LA DONNA E IL DRAGO


Il 15agosto, nella celebrazione eucaristica dell’Assunzione di Maria al cielo, si legge una delle pagine più celebri dell’Apocalisse, il capitolo 12 che comincia così: «Un segno grandioso apparve nel cielo: una donna vestita di sole, con la luna sotto i suoi piedi e sul suo capo una corona di dodici stelle...». L’intero capitolo è dominato anche da un altro “segno”, quello dell’enorme drago rosso con sette teste e dieci corna e alle teste sette diademi», ed è tutto intarsiato di allusioni a testi biblici. Avremo occasione di ritornare altre volte sull’Apocalisse, un libro di grande fascino ma vittima di molti equivoci nella sua corretta interpretazione.
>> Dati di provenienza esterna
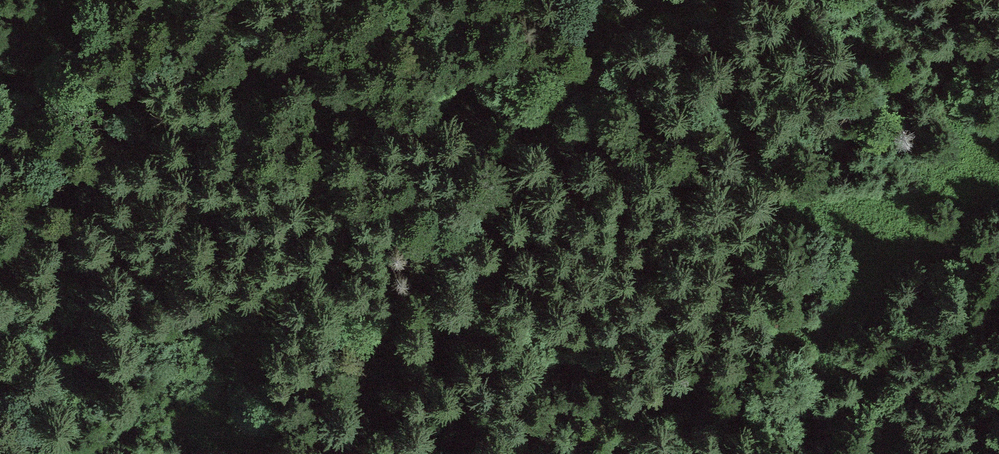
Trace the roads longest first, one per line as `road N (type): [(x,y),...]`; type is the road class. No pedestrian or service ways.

Ora fissiamo il nostro sguardo su quella tavola pittorica quale sembra essere la raffigurazione della donna ammantata della luce del sole come lo è Dio nel Salmo 104,2. Una tavola letteraria che è diventata infinite volte dipinto nella storia dell’arte. Di fronte all’immagine mirabile della donna fasciata di luce, sospesa sulla luna, coronata da una costellazione di dodici astri, allusione alle tribù d’Israele e agli apostoli, potremmo domandarci come si fa nel Cantico dei Cantici davanti a una figura simile: «Chi è costei che sorge come l’aurora, bella come la luna, splendente come il sole?» (6,10). Numerose sono le risposte date nei secoli dai lettori dell’Apocalisse.
La più comune in ambito cristiano tradizionale è quella che identifica nella donna Maria che genera il Cristo. Il primo a proporla fu sant’Epifanio, vescovo di Salamina nell’isola di Cipro, ma nato nei pressi di Gaza in Palestina attorno al 315. Petrarca inizia così una sua famosa canzone alla Vergine: «Vergine bella, che di so! vestita, / coronata di stelle, al sommo Sole / piacesti sì che ‘n te sua luce ascose...». E Savonarola in un sonetto a Maria cantava:
«Salve, Regina, virgo gloriosa, ne la cui fronte e! Sol soa luce prende...». E così via in centinaia e centinaia di testimonianze della letteratura cristiana, dell’arte, della liturgia e della pietà popolare d’Occidente e d’Oriente, fino appunto alla liturgia dell’Assunzione.
In realtà il pensiero di Giovanni — che, tra l’altro, più avanti ci presenterà due altre donne, simboli di altrettante città, la Prostituta Babilonia e la Sposa Gerusalemme — è probabilmente orientato in altra direzione. Alcuni ipotizzano che si tratti di una personificazione di Gerusalemme o della Sapienza divina oppure di Eva, la prima madre, dalla quale deriva l’intera umanità a cui è promessa la salvezza (vedi Genesi 3,15). Ma è più corretto pensare che in questa donna, per l’autore dell’Apocalisse, si intreccino due figure: da un lato, l’Israele fedele, sposa di Dio (Osea 2; Isaia 54), dalla quale proviene Gesù Messia; d’altro lato, la Chiesa che lotta per mantenersi fedele a Dio che la libera del Male: al suo interno Cristo nasce continuamente attraverso la parola evangelica e l’eucaristia. È appunto per questo che essa è raffigurata come incinta e pronta a generare un figlio contro il quale si scatenerà la violenza del drago color rosso sangue.